I have an AWS CloudSearch instance that I am still developing.
At times, such as when I make some modification to the format of a field, I find myself wanting to wipe out all of the data and regenerating it.
Is there any way to clear out all of the data using the console, or do I have to go about it by programatic means?
If I do have to use programatic means (i.e. generate and POST a bunch of "delete" SDF files) is there any good way to query for all documents in a CloudSearch instance?
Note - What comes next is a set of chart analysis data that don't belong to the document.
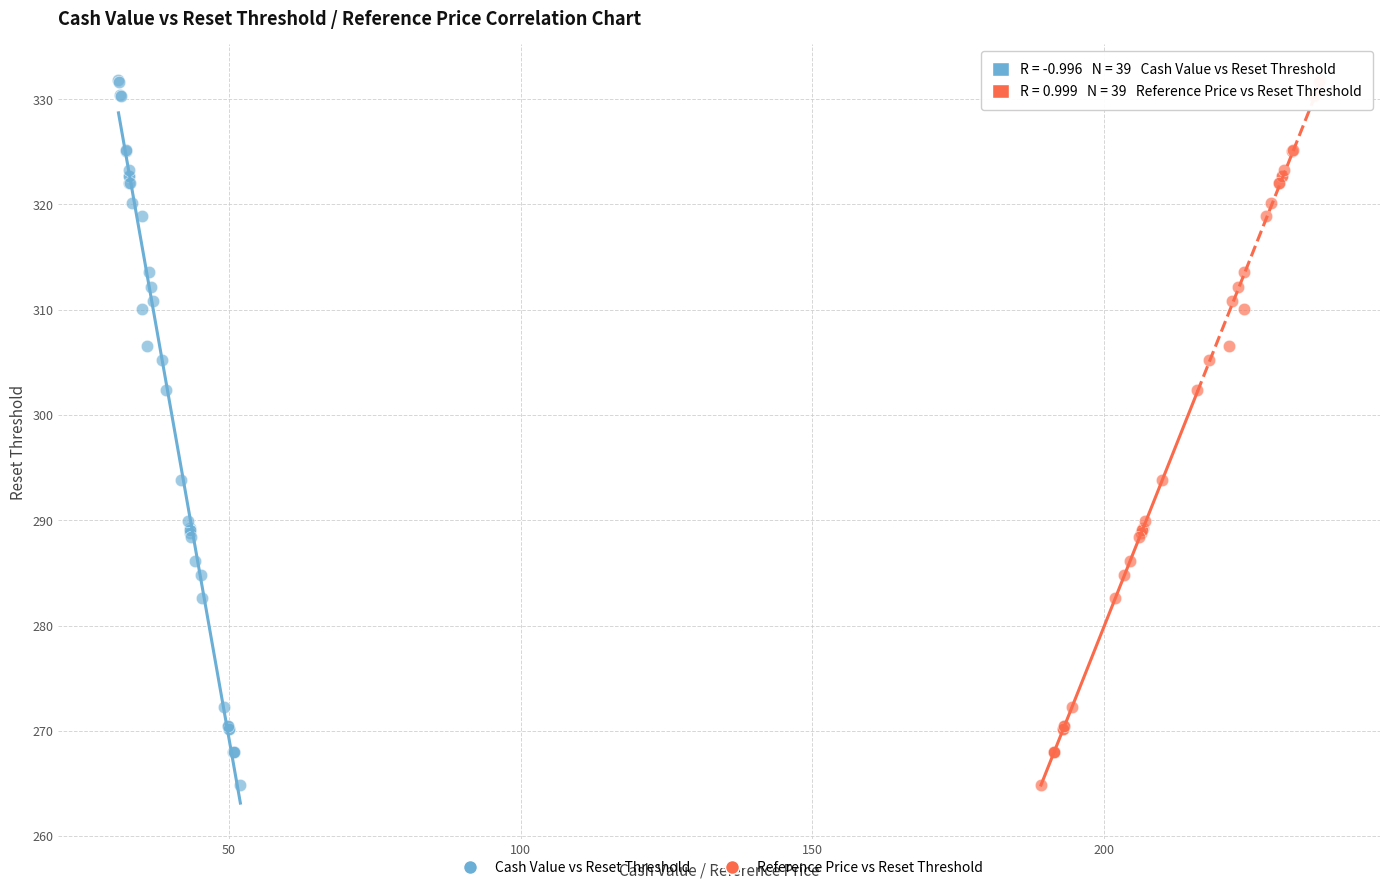

What are all the series names shown in the legend?

Cash Value vs Reset Threshold, Reference Price vs Reset Threshold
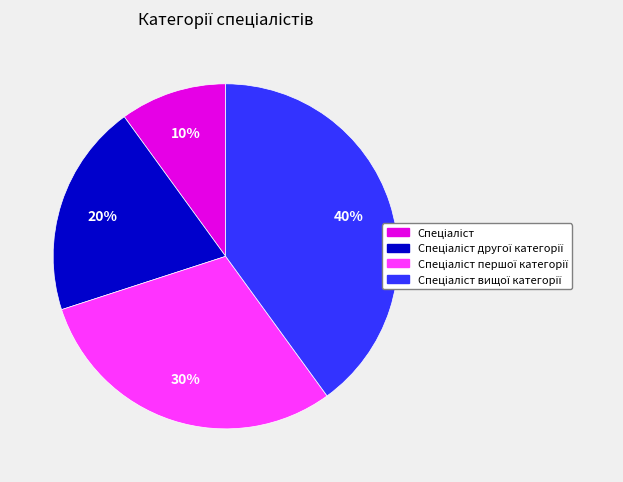

To the nearest percent, what is the average slice percentage?

25%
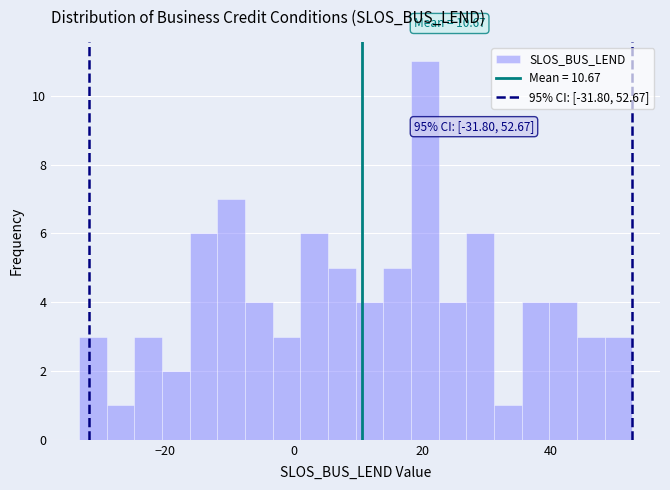

Around what value on the x-axis is the tallest bar? Give the approximate position of its centre, as read against the axis.

20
I guess I could just delete and re-create the instance, but thattakes a while, and loses all of the indexes/rank expressions/text options/etc
Using aws and jq from the command line (tested with bash on mac):
export CS_DOMAIN=https://yoursearchdomain.yourregion.cloudsearch.amazonaws.com
# Get ids of all existing documents, reformat as
# [{ type: "delete", id: "ID" }, ...] using jq
aws cloudsearchdomain search \
--endpoint-url=$CS_DOMAIN \
--size=10000 \
--query-parser=structured \
--search-query="matchall" \
| jq '[.hits.hit[] | {type: "delete", id: .id}]' \
> delete-all.json
# Delete the documents
aws cloudsearchdomain upload-documents \
--endpoint-url=$CS_DOMAIN \
--content-type='application/json' \
--documents=delete-all.json
For more info on jq see Reshaping JSON with jq
Update Feb 22, 2017
Added --size
to get the maximum number of documents (10,000) at a time. You may need to repeat this script multiple times. Also, --search-query
can take something more specific, if you want to be selective about the documents getting deleted.